━━━━━ Data for review ━━━━━

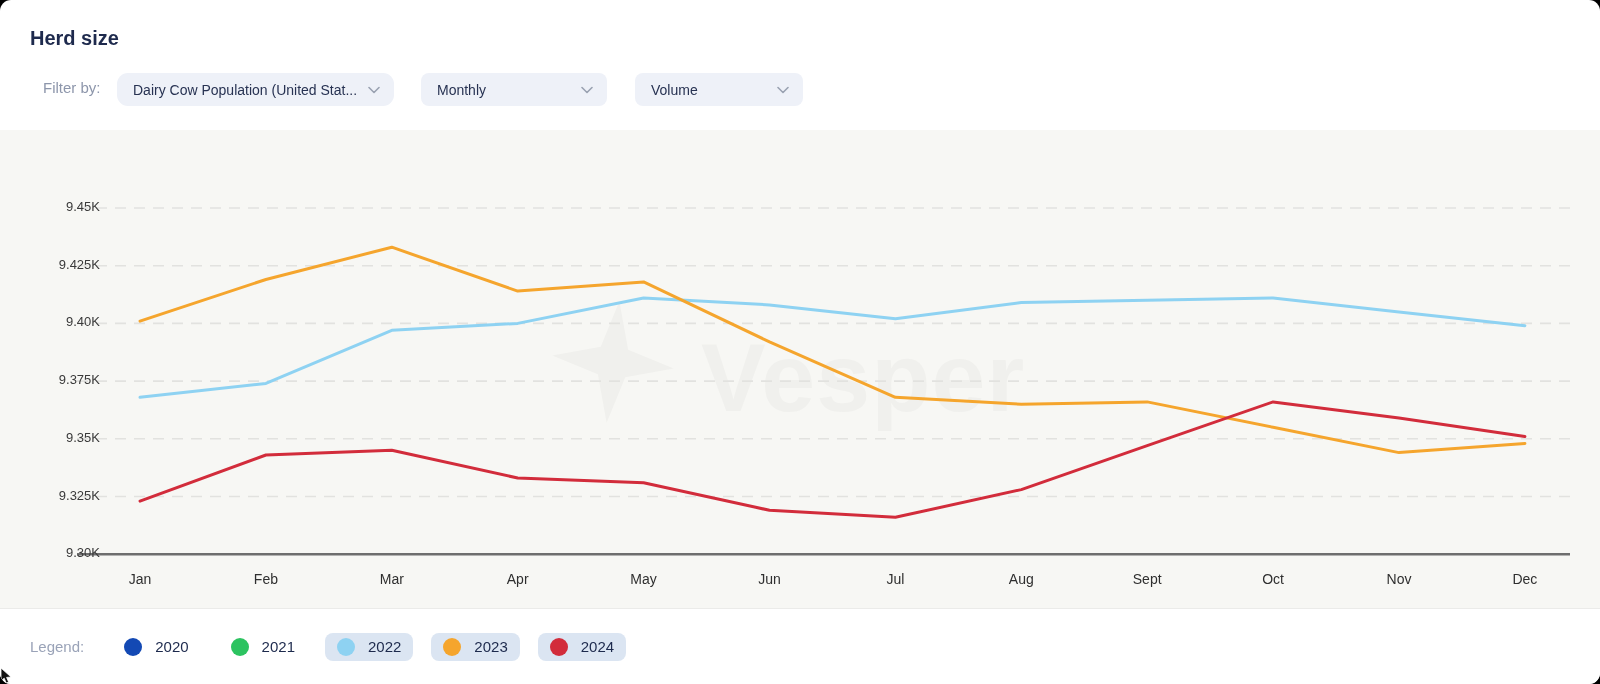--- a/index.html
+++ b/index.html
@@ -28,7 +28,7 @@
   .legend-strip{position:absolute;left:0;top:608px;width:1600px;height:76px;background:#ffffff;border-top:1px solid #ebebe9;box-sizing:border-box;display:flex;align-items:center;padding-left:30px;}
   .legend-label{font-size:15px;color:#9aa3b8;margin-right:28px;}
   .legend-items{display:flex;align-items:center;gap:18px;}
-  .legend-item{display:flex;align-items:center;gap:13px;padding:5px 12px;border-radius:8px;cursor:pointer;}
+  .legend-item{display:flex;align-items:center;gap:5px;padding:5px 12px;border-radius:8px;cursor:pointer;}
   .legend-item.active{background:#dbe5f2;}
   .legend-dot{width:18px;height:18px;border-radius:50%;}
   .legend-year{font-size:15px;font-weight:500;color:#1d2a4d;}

━━━━━

■ Work item ■
The preceding entries are to be returned verbatim, with every picture excluded.

■ Answer to this exercise ■
--- a/index.html
+++ b/index.html
@@ -28,7 +28,7 @@
   .legend-strip{position:absolute;left:0;top:608px;width:1600px;height:76px;background:#ffffff;border-top:1px solid #ebebe9;box-sizing:border-box;display:flex;align-items:center;padding-left:30px;}
   .legend-label{font-size:15px;color:#9aa3b8;margin-right:28px;}
   .legend-items{display:flex;align-items:center;gap:18px;}
-  .legend-item{display:flex;align-items:center;gap:13px;padding:5px 12px;border-radius:8px;cursor:pointer;}
+  .legend-item{display:flex;align-items:center;gap:5px;padding:5px 12px;border-radius:8px;cursor:pointer;}
   .legend-item.active{background:#dbe5f2;}
   .legend-dot{width:18px;height:18px;border-radius:50%;}
   .legend-year{font-size:15px;font-weight:500;color:#1d2a4d;}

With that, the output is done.